The data in a parsable format is a good one to start with. Based on this, a suitable workflow can be established over time. The final table can be done later, as you said.
I unfortunately never heard of Nim. I know a little bit of Python and could have looked at Nim, but I do not have any time until mid-May. Would this be an example of a module, citeaddl? But this is Medic 2.1 and not 2.5. Perhaps you could share the example. If that looks like I can deal with without much learning curve, I would be able to workout something. If not, I would have to wait until end of May and then evaluate again! -- DaxServer (talk) 20:24, 9 April 2021 (UTC)

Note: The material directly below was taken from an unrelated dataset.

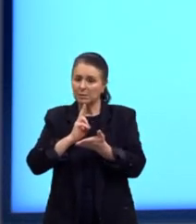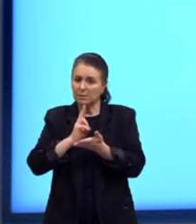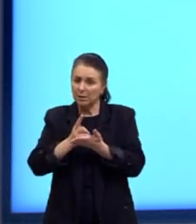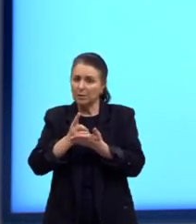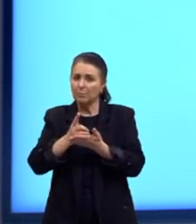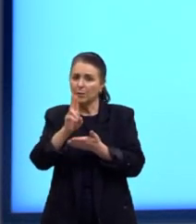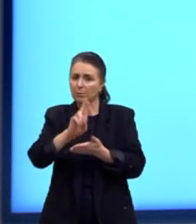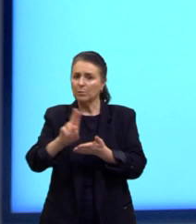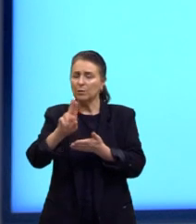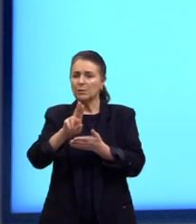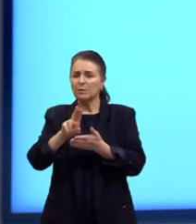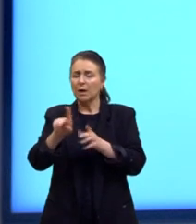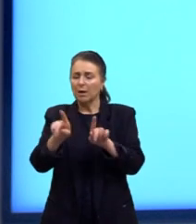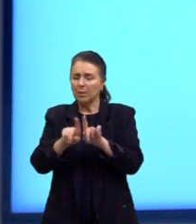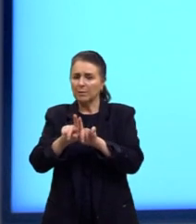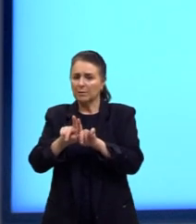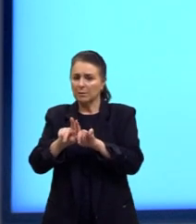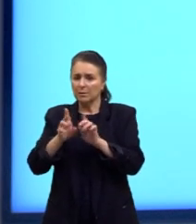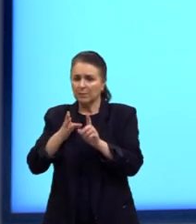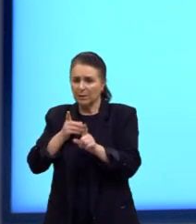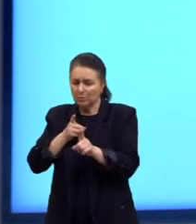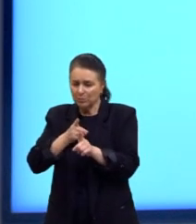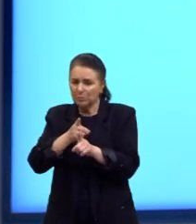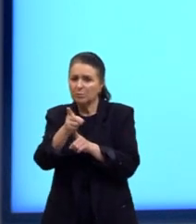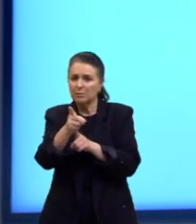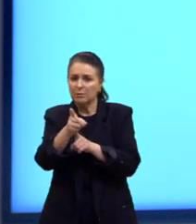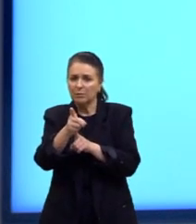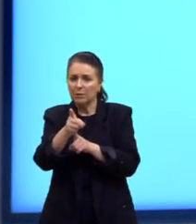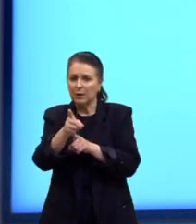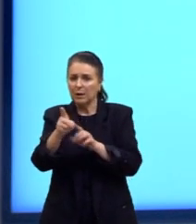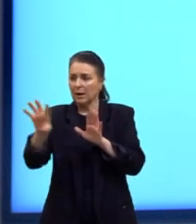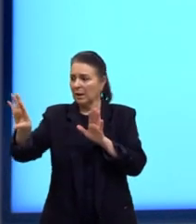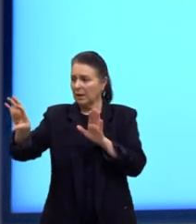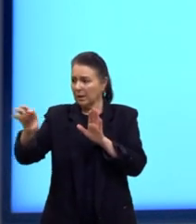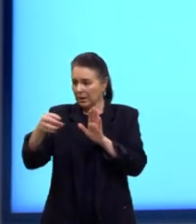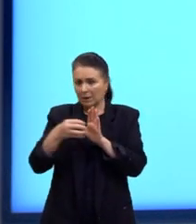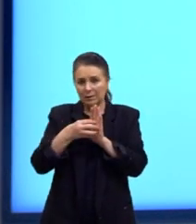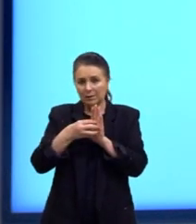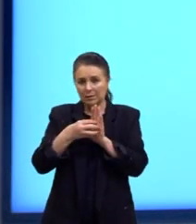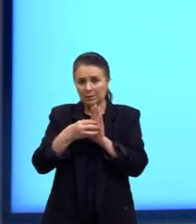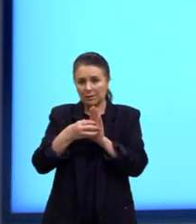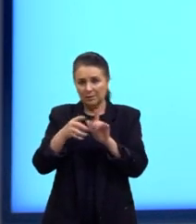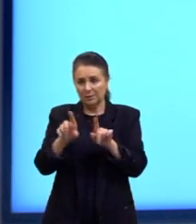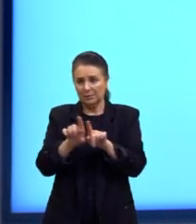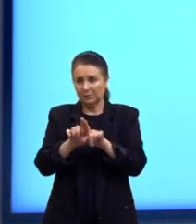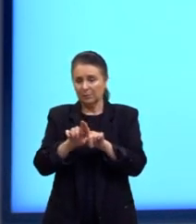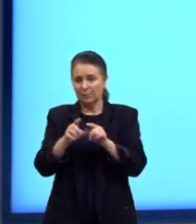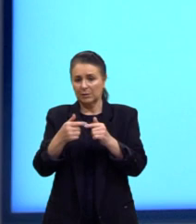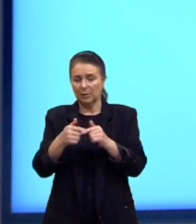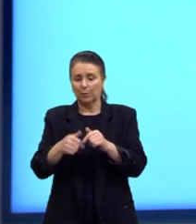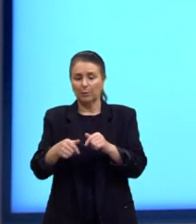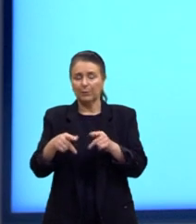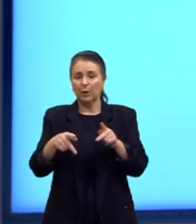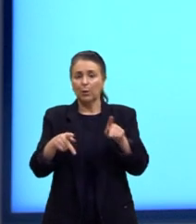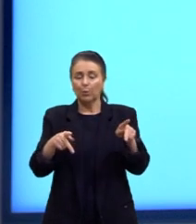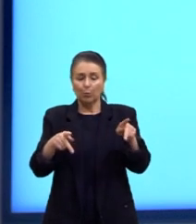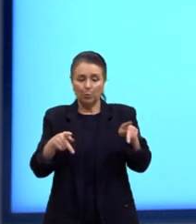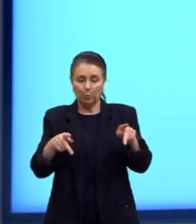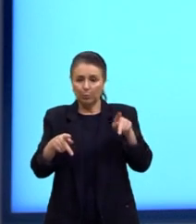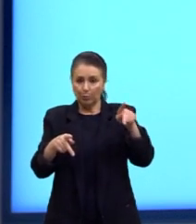sempre atrair, né, o imã. Porque, né, se eu estou encostando, por exemplo, o polo sul perto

User:GreenC/software/urlchanger-skeleton-easy.nim is a generic skeleton source file. To give a sense of what is involved. It only needs modifying some variable at the top defining the domains old and new. There is a "hard" skeleton for more custom needs where mods are done throughout the file when the easy version is not enough. The file is part of the main bot, isolating domain-specific changes to this file. I'll start on the above it will take a few days probably depending how many URLs are found. -- GreenC 01:42, 11 April 2021 (UTC)
@DaxServer: The bot finished. Cites with
{{dead link}}
are recorded at Wikipedia:Link rot/cases/Times of India (raw) about 150. -- GreenC 20:57, 16 April 2021 (UTC)

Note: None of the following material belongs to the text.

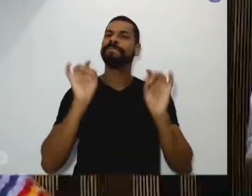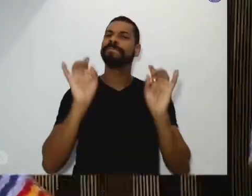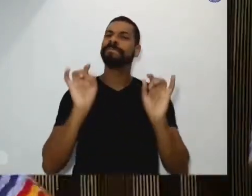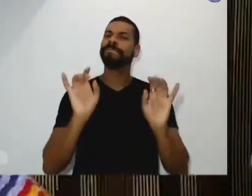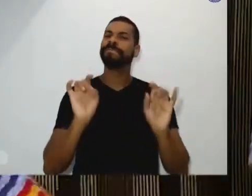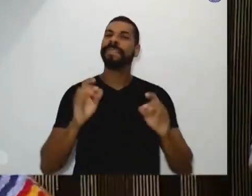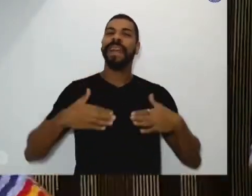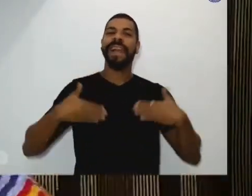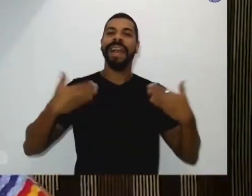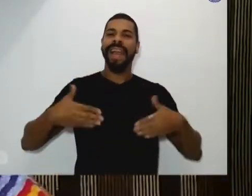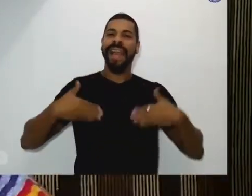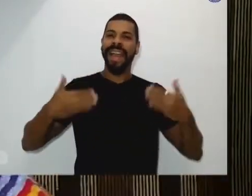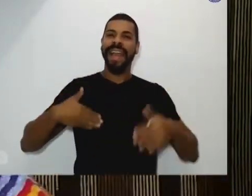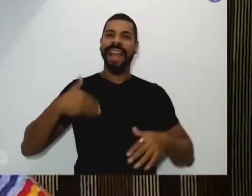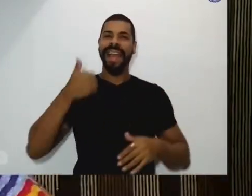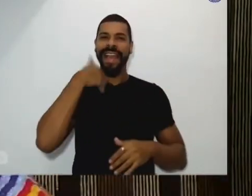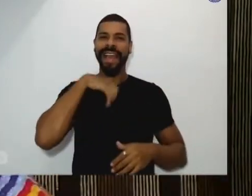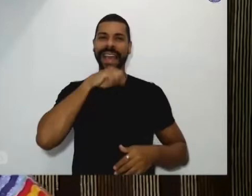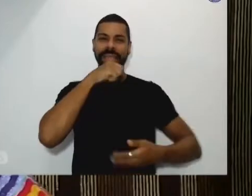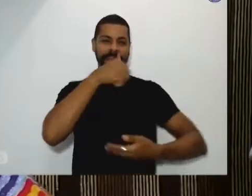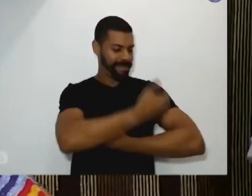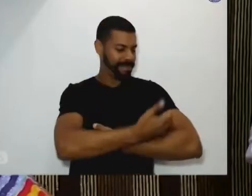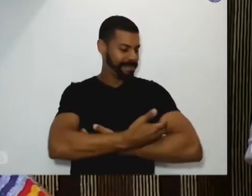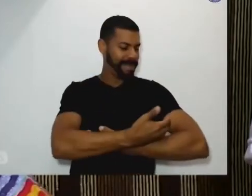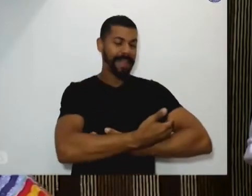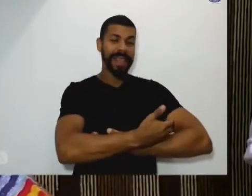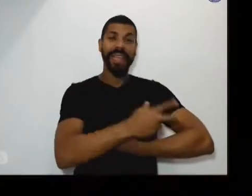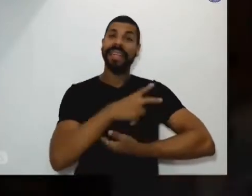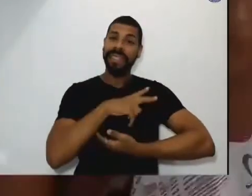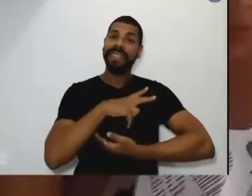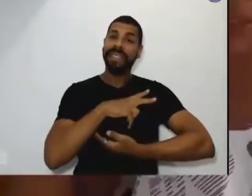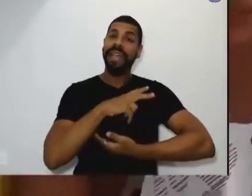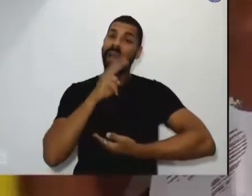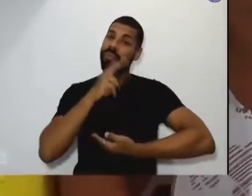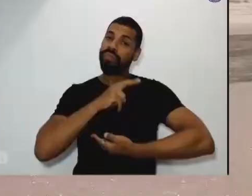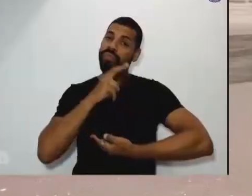em ter nos seus braços condições de criar o seu filho.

Good to hear! Thanks @GreenC -- DaxServer (talk) 11:16, 17 April 2021 (UTC)
Results
odiseos.net is now a gambling website
There were two references to this website. I have removed one. The archived url has the content. Should this citation be preserved or removed?
My edit and existing citation -- DaxServer (talk) 07:50, 9 April 2021 (UTC)
This is a usurped domain. Normally they would be changed to |url-status=usurped. The talk page instance is removed because the "External links modified" section can be removed it is an old system no longer used. I'll need to update the InternetArchiveBot database to indicate this domain should be blacklisted but the service is currently down for maintenance. https://iabot.toolforge.org/ -- GreenC 17:10, 9 April 2021 (UTC)
I have also reverted my edit to include the |url-status=usurped (new edit). -- DaxServer (talk) 20:33, 9 April 2021 (UTC)
Migrate old URLs of "thehindu.com"
Old URLs from sometime before 2010 have a different URL structure. The content is moved to a new URL but a direct redirect is not available. The old URL is redirected to list page which is categorized by date the article is published. One has to search the title of the article and follow the link. Surprisingly, some archived URLs I tested were redirected to the new archived URL. My guess is that the redirection worked in the past, but was broken at some point.
Old URL - http://hindu.com/2001/09/06/stories/0406201n.htm (archived in 2020 - automatically redirected to the new archived url; old archive from 2013)
Redirected to list page - https://www.thehindu.com/archive/print/2001/09/06/
Title - IT giant bowled over by Naidu
New URL from the list page - https://www.thehindu.com/todays-paper/tp-miscellaneous/tp-others/it-giant-bowled-over-by-naidu/article27975551.ece
There is no content shift from the old URL (2013 archive) and new URL.
Example from N. Chandrababu Naidu - PS. This citation is used twice (as searched by the title), one with old url and the other with new url. -- DaxServer (talk) 14:18, 9 April 2021 (UTC)
The new URL [4] is behind a paywall and unreadable while the archive of the old URL [5] is fully readable. I think it would be preferable to maintain archives of the old URLs since they are not paywalled and there would be no content drift concern. Perhaps similar to above attempt to migrate when a soft-404 that redirects to a list page when no archive is available. -- GreenC 17:37, 9 April 2021 (UTC)
In that case, perhaps the WaybackMedic or the IA bot can add archived urls to all these links? If you want to be more specific, here is the regex of the URLs that I have found so far. There can be others which I have not encountered yet.
https?\:\/\/(www\.)?(the)?hindu\.com\/(thehindu\/(fr|yw|mp|pp|mag)\/)?\d{4}\/[01]\d\/[0-3][0-9]\/stories\/[0-9a-z]+\.htm
-- DaxServer (talk) 20:39, 9 April 2021 (UTC)
Can you verify the regex because I don't think it would match on the above "Old URL" in the segment \d{4}\/[01]\d\/[0-3][0-9]\/ .. maybe it is a different URL variation? -- GreenC 21:52, 9 April 2021 (UTC)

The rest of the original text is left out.